Colorimeter data aside, the Galaxy Book4’s screen does look superb in both SDR and HDR modes with limpid, saturated colours and the perfect contrast ratio — both enhanced by the high-gloss screen finish — that only OLED screens can deliver. The 120Hz refresh rate means motion handling is equally good, with very little ghosting or blurring and there’s a 60/120Hz dynamic switch to prevent undue battery drain.
Equally good is the laptop’s Dolby Atmos-enabled AKG quad speaker system. This comprises a pair of 5W woofers and 2W full-range drivers and delivers a deep, sonorous sound. It’s loud, too, generating 77.5dBA measured from a pink noise source at 1m.
Samsung Galaxy Book4 Ultra: Performance and battery life
Thanks to its Intel Core Ultra 9 185H and 100W TGP Nvidia RTX 4070 GPU the Ultra is a nippy performer. In our standard 4K multimedia benchmark it scored an impressive 463 points, just beating the Dell XPS 16 and easily securing a place in the top 5% of laptops we’ve tested here at Expert Reviews.
The Cinebench R23 multi-core score of 14,266 can’t match the Asus Zenbook S16’s 16,390 but it still means the Ultra has ample processing power and thanks to its 16-core, 22-thread design it can do many things, quickly, at once.
In the SPECviewperf 3dsmax 3D modelling test the Ultra topped 95fps and it chewed through the Cyberpunk 2077 and Returnal gaming benchmarks at 77fps and 88fps respectively at Full HD, high detail settings without Ray Tracing enabled. If you swap out the Nvidia Studio drivers the Ultra ships with gaming drivers you may notice an increase in game performance.

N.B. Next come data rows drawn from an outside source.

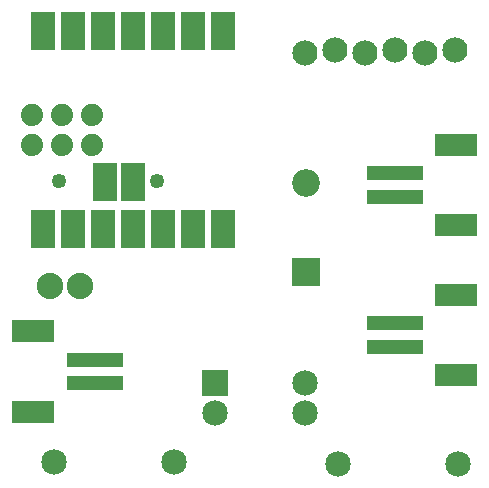
<source format=gts>
G04 MADE WITH FRITZING*
G04 WWW.FRITZING.ORG*
G04 DOUBLE SIDED*
G04 HOLES PLATED*
G04 CONTOUR ON CENTER OF CONTOUR VECTOR*
%FSLAX26Y26*%
%MOIN*%
%ADD10C,0.092000*%
%ADD11C,0.088000*%
%ADD12C,0.049370*%
%ADD13C,0.084000*%
%ADD14C,0.085000*%
%ADD15C,0.074000*%
%ADD16R,0.092000X0.092000*%
%ADD17R,0.191102X0.049370*%
%ADD18R,0.143858X0.072992*%
%ADD19R,0.085000X0.085000*%
%ADD20R,0.080247X0.131256*%
%ADD21R,0.080000X0.131256*%
%G04MASK1*%
%FSLAX26Y26*%
%MOIN*%
D10*
X1059030Y777606D03*
X1059030Y1075606D03*
D11*
X204380Y730520D03*
X304380Y730520D03*
D12*
X234370Y1080343D03*
X563999Y1079140D03*
D13*
X1554720Y1516210D03*
X1454720Y1506210D03*
X1354720Y1516210D03*
X1254720Y1506210D03*
X1154720Y1516210D03*
X1054720Y1506210D03*
X1554720Y1516210D03*
X1454720Y1506210D03*
X1354720Y1516210D03*
X1254720Y1506210D03*
X1154720Y1516210D03*
X1054720Y1506210D03*
D14*
X754721Y406210D03*
X1054720Y406210D03*
X754721Y306210D03*
X1054720Y306210D03*
D15*
X144345Y1299268D03*
X244637Y1299268D03*
X344637Y1299290D03*
X144637Y1199290D03*
X244637Y1199290D03*
X344637Y1199290D03*
D14*
X618882Y143890D03*
X218882Y143890D03*
X1564700Y138590D03*
X1164700Y138590D03*
D16*
X1059030Y776606D03*
D17*
X1354731Y606205D03*
X1354731Y527465D03*
D18*
X1559449Y700698D03*
X1559449Y432984D03*
D17*
X354718Y406215D03*
X354718Y484955D03*
D18*
X149994Y311724D03*
X149994Y579444D03*
D17*
X1354731Y1106210D03*
X1354731Y1027469D03*
D18*
X1559449Y1200698D03*
X1559449Y932981D03*
D19*
X754721Y406210D03*
D20*
X389947Y1076655D03*
X481252Y1076655D03*
X183429Y919105D03*
X283761Y919105D03*
X383761Y919105D03*
X483761Y919105D03*
X583761Y919105D03*
X683761Y919105D03*
X783761Y919105D03*
D21*
X783637Y1579662D03*
X683637Y1579662D03*
X583637Y1579662D03*
X483637Y1579662D03*
X383637Y1579662D03*
X283637Y1579662D03*
X183637Y1579662D03*
G04 End of Mask1*
M02*
</source>
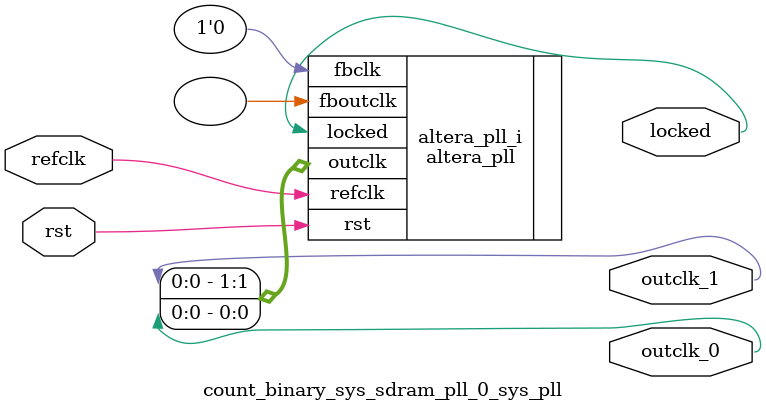
<source format=v>
`timescale 1ns/10ps
module  count_binary_sys_sdram_pll_0_sys_pll(

	// interface 'refclk'
	input wire refclk,

	// interface 'reset'
	input wire rst,

	// interface 'outclk0'
	output wire outclk_0,

	// interface 'outclk1'
	output wire outclk_1,

	// interface 'locked'
	output wire locked
);

	altera_pll #(
		.fractional_vco_multiplier("false"),
		.reference_clock_frequency("50.0 MHz"),
		.operation_mode("direct"),
		.number_of_clocks(2),
		.output_clock_frequency0("50.000000 MHz"),
		.phase_shift0("0 ps"),
		.duty_cycle0(50),
		.output_clock_frequency1("50.000000 MHz"),
		.phase_shift1("-3000 ps"),
		.duty_cycle1(50),
		.output_clock_frequency2("0 MHz"),
		.phase_shift2("0 ps"),
		.duty_cycle2(50),
		.output_clock_frequency3("0 MHz"),
		.phase_shift3("0 ps"),
		.duty_cycle3(50),
		.output_clock_frequency4("0 MHz"),
		.phase_shift4("0 ps"),
		.duty_cycle4(50),
		.output_clock_frequency5("0 MHz"),
		.phase_shift5("0 ps"),
		.duty_cycle5(50),
		.output_clock_frequency6("0 MHz"),
		.phase_shift6("0 ps"),
		.duty_cycle6(50),
		.output_clock_frequency7("0 MHz"),
		.phase_shift7("0 ps"),
		.duty_cycle7(50),
		.output_clock_frequency8("0 MHz"),
		.phase_shift8("0 ps"),
		.duty_cycle8(50),
		.output_clock_frequency9("0 MHz"),
		.phase_shift9("0 ps"),
		.duty_cycle9(50),
		.output_clock_frequency10("0 MHz"),
		.phase_shift10("0 ps"),
		.duty_cycle10(50),
		.output_clock_frequency11("0 MHz"),
		.phase_shift11("0 ps"),
		.duty_cycle11(50),
		.output_clock_frequency12("0 MHz"),
		.phase_shift12("0 ps"),
		.duty_cycle12(50),
		.output_clock_frequency13("0 MHz"),
		.phase_shift13("0 ps"),
		.duty_cycle13(50),
		.output_clock_frequency14("0 MHz"),
		.phase_shift14("0 ps"),
		.duty_cycle14(50),
		.output_clock_frequency15("0 MHz"),
		.phase_shift15("0 ps"),
		.duty_cycle15(50),
		.output_clock_frequency16("0 MHz"),
		.phase_shift16("0 ps"),
		.duty_cycle16(50),
		.output_clock_frequency17("0 MHz"),
		.phase_shift17("0 ps"),
		.duty_cycle17(50),
		.pll_type("General"),
		.pll_subtype("General")
	) altera_pll_i (
		.rst	(rst),
		.outclk	({outclk_1, outclk_0}),
		.locked	(locked),
		.fboutclk	( ),
		.fbclk	(1'b0),
		.refclk	(refclk)
	);
endmodule


</source>
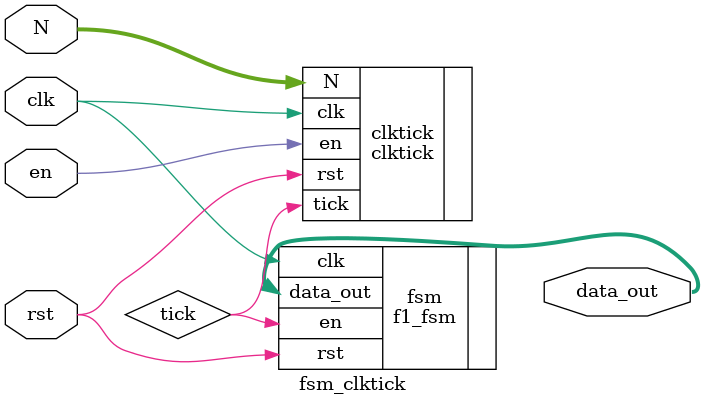
<source format=sv>
module fsm_clktick (
    input logic         clk,
    input logic         rst,
    input logic         en,
    input logic [15:0]  N,
    output logic [7:0]  data_out
);

    logic tick;

clktick clktick (
    .clk (clk),
    .rst (rst),
    .en (en),
    .N (N),
    .tick (tick) 
);

f1_fsm fsm (
    .rst (rst),
    .en (tick),
    .clk (clk),
    .data_out (data_out)
);

endmodule

</source>
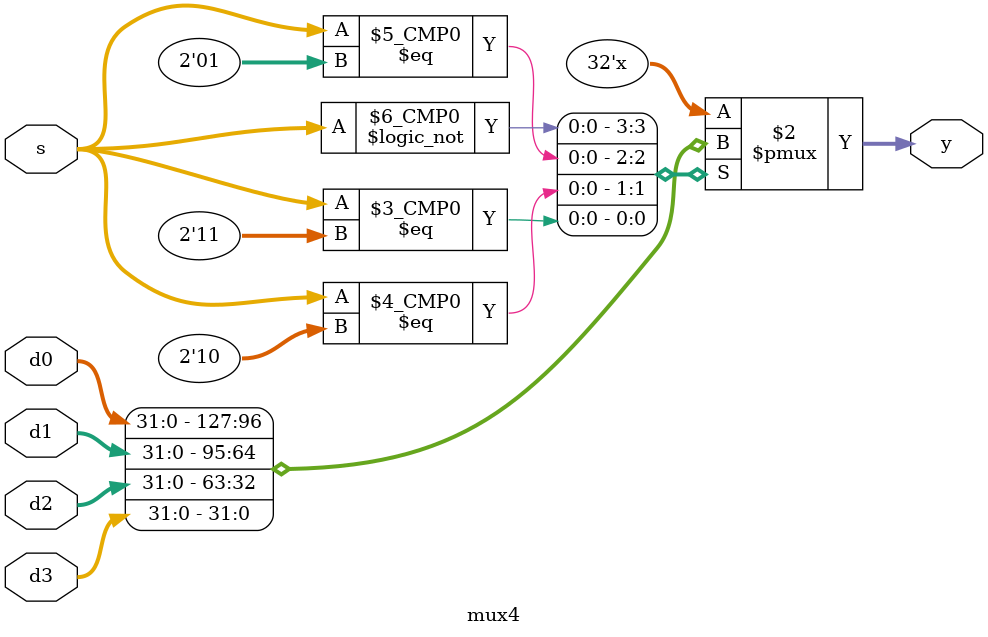
<source format=sv>
`timescale 1ns / 1ps


module mux4 #(parameter Width = 32)(
  input        [Width-1:0] d0, d1, d2, d3,
  input        [1:0]       s,
  output logic [Width-1:0] y
);
    always_comb begin
        unique case(s)
            2'b00: y = d0;
            2'b01: y = d1;
            2'b10: y = d2;
            2'b11: y = d3;
        endcase
    end
endmodule

</source>
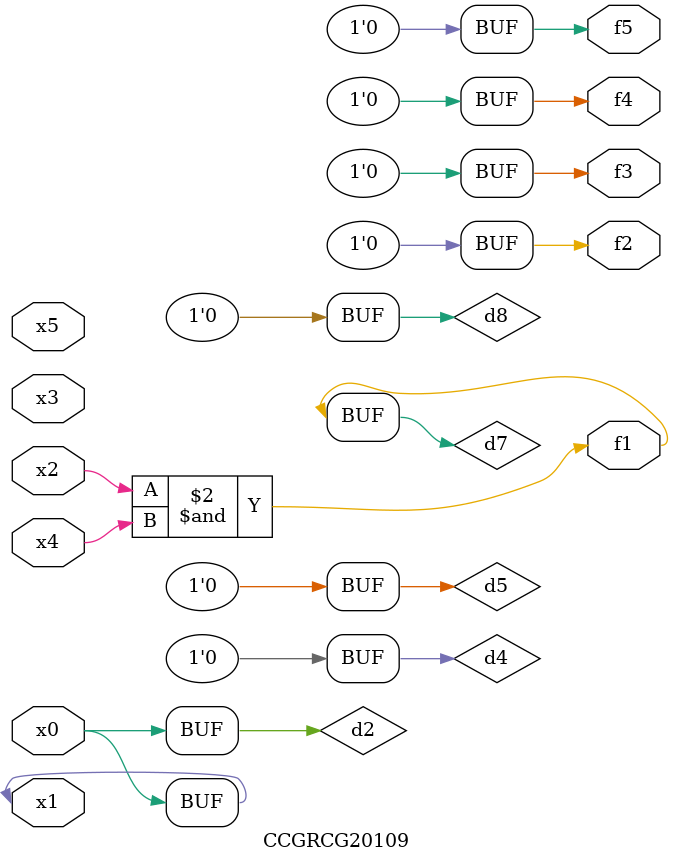
<source format=v>
module CCGRCG20109(
	input x0, x1, x2, x3, x4, x5,
	output f1, f2, f3, f4, f5
);

	wire d1, d2, d3, d4, d5, d6, d7, d8, d9;

	nand (d1, x1);
	buf (d2, x0, x1);
	nand (d3, x2, x4);
	and (d4, d1, d2);
	and (d5, d1, d2);
	nand (d6, d1, d3);
	not (d7, d3);
	xor (d8, d5);
	nor (d9, d5, d6);
	assign f1 = d7;
	assign f2 = d8;
	assign f3 = d8;
	assign f4 = d8;
	assign f5 = d8;
endmodule

</source>
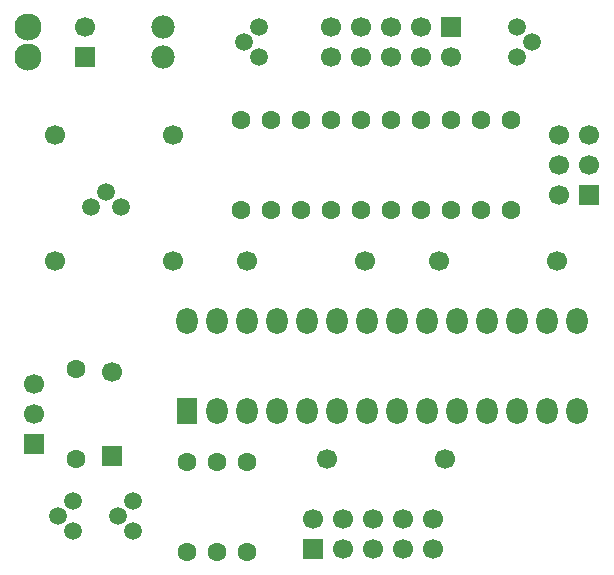
<source format=gts>
%FSLAX42Y42*%
%MOMM*%
G71*
G01*
G75*
%ADD10C,1.00*%
%ADD11C,0.25*%
%ADD12C,0.51*%
%ADD13C,0.41*%
%ADD14C,2.10*%
%ADD15C,1.50*%
%ADD16C,1.30*%
%ADD17R,1.50X1.50*%
%ADD18C,1.40*%
%ADD19O,1.57X2.03*%
%ADD20R,1.57X2.03*%
%ADD21C,1.78*%
%ADD22C,0.15*%
%ADD23C,0.20*%
%ADD24C,0.20*%
%ADD25R,1.90X0.80*%
%ADD26C,2.30*%
%ADD27C,1.70*%
%ADD28C,1.50*%
%ADD29R,1.70X1.70*%
%ADD30C,1.60*%
%ADD31O,1.78X2.24*%
%ADD32R,1.78X2.24*%
%ADD33C,1.98*%
D26*
X4445Y10363D02*
D03*
Y10617D02*
D03*
D27*
X5674Y9703D02*
D03*
X4674D02*
D03*
X5674Y8636D02*
D03*
X4674D02*
D03*
X6976Y6960D02*
D03*
X7976D02*
D03*
X7299Y8636D02*
D03*
X6299D02*
D03*
X8925D02*
D03*
X7925D02*
D03*
X8026Y10363D02*
D03*
X7772Y10617D02*
D03*
Y10363D02*
D03*
X7518Y10617D02*
D03*
Y10363D02*
D03*
X7264Y10617D02*
D03*
Y10363D02*
D03*
X7010Y10617D02*
D03*
Y10363D02*
D03*
X4928Y10617D02*
D03*
X8941Y9703D02*
D03*
X9195D02*
D03*
X8941Y9449D02*
D03*
X9195D02*
D03*
X8941Y9195D02*
D03*
X7874Y6452D02*
D03*
Y6198D02*
D03*
X7620Y6452D02*
D03*
Y6198D02*
D03*
X7366Y6452D02*
D03*
Y6198D02*
D03*
X7112Y6452D02*
D03*
Y6198D02*
D03*
X6858Y6452D02*
D03*
X4496Y7341D02*
D03*
Y7595D02*
D03*
X5156Y7696D02*
D03*
D28*
X8585Y10363D02*
D03*
Y10617D02*
D03*
X8712Y10490D02*
D03*
X6274D02*
D03*
X6401Y10363D02*
D03*
Y10617D02*
D03*
X5207Y6477D02*
D03*
X5334Y6350D02*
D03*
Y6604D02*
D03*
X4826D02*
D03*
Y6350D02*
D03*
X4699Y6477D02*
D03*
X5105Y9220D02*
D03*
X4978Y9093D02*
D03*
X5232D02*
D03*
D29*
X8026Y10617D02*
D03*
X4928Y10363D02*
D03*
X9195Y9195D02*
D03*
X6858Y6198D02*
D03*
X4496Y7087D02*
D03*
X5156Y6986D02*
D03*
D30*
X8280Y9830D02*
D03*
Y9068D02*
D03*
X8534Y9830D02*
D03*
Y9068D02*
D03*
X8026Y9830D02*
D03*
Y9068D02*
D03*
X7772Y9830D02*
D03*
Y9068D02*
D03*
X7518Y9830D02*
D03*
Y9068D02*
D03*
X7264Y9830D02*
D03*
Y9068D02*
D03*
X7010Y9830D02*
D03*
Y9068D02*
D03*
X6756Y9830D02*
D03*
Y9068D02*
D03*
X6502Y9830D02*
D03*
Y9068D02*
D03*
X6248Y9830D02*
D03*
Y9068D02*
D03*
X6045Y6934D02*
D03*
Y6172D02*
D03*
X5791Y6934D02*
D03*
Y6172D02*
D03*
X6299Y6934D02*
D03*
Y6172D02*
D03*
X4851Y7722D02*
D03*
Y6960D02*
D03*
D31*
X8585Y8128D02*
D03*
X6045Y7366D02*
D03*
X6299D02*
D03*
X6553D02*
D03*
X6807D02*
D03*
X7061D02*
D03*
X7315D02*
D03*
X7569D02*
D03*
X7823D02*
D03*
X8077D02*
D03*
X8331D02*
D03*
X8585D02*
D03*
X8839D02*
D03*
X9093D02*
D03*
X5791Y8128D02*
D03*
X6045D02*
D03*
X6299D02*
D03*
X6553D02*
D03*
X6807D02*
D03*
X7061D02*
D03*
X7315D02*
D03*
X7569D02*
D03*
X7823D02*
D03*
X8077D02*
D03*
X8331D02*
D03*
X8839D02*
D03*
X9093D02*
D03*
D32*
X5791Y7366D02*
D03*
D33*
X5588Y10617D02*
D03*
Y10363D02*
D03*
M02*

</source>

Fan noise is never an issue with the Ultra; even when running flat-out the sound they make is subdued and entirely tolerable. In Performance mode, a bit more noise wouldn’t go amiss, though. Under stress testing, while the Nvidia GPU happily chugged along at 95% utilisation or more, the CPU dropped to just under 60%, indicating some throttling was afoot.
I was happy with the speed of the – Samsung-made, naturally – SSD which demonstrated average sequential read and write speeds of 5,331MB/sec and 3,995MB/sec respectively. The Dell XPS 16 did better but this sort of performance is still more than fast enough for a laptop destined to spend much of its life shunting large files around. The memory card reader reached 89MB/sec for sequential file reads, which is a pretty mediocre result.
In our usual video rundown test using VLC, the new Ultra lasted 9hrs 12mins. That’s a decent showing by x86 Meteor Lake standards, but only a quarter of an hour better than the Galaxy Book3 Ultra.
The new crop of Windows-on-ARM laptops and the latest generation of machines using Intel’s latest Core Ultra Lunar Lake or AMD’s Zen 5 chips are rather rewriting the rules on what is considered a good battery life, so if that’s a priority, you may want to wait until the Galaxy Book5 Ultra appears.
Samsung Galaxy Book4 Ultra: Verdict
I came away from the Galaxy Book4 Ultra feeling it was less than the sum of its parts. Granted it’s a potent beast but it’s also not much more than a warm-over of the Galaxy Book3 Ultra. I’m also struggling to convince myself that it’s good enough for the asking price when you can have a Dell XPS 16 or a MacBook Pro for roughly the same, or the likes of the awesome Asus Zenbook S16 for a lot less.
For the sort of money Samsung is asking for the Galaxy Book4 Ultra I’d want a better keyboard, a better webcam and a laptop that looks like it wasn’t styled by the same person who designed my microwave or fridge-freezer. Until Samsung ticks those boxes I’ll be recommending the Dell XPS 16 to anyone who wants a laptop for professional creative work and a little surreptitious gaming on the side.